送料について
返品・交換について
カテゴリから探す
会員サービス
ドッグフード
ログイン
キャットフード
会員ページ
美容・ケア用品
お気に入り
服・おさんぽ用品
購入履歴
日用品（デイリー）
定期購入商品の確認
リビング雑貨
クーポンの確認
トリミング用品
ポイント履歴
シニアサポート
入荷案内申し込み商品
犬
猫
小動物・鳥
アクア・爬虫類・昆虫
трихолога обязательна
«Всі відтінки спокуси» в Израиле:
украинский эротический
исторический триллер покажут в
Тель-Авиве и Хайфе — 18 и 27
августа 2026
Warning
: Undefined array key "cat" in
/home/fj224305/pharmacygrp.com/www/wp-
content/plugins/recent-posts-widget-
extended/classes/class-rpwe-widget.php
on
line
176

--------------------------------------------------

About this task →
Scan the records above, then copy out each line that mentions "widget".

Reply to the task →
content/plugins/recent-posts-widget-
extended/classes/class-rpwe-widget.php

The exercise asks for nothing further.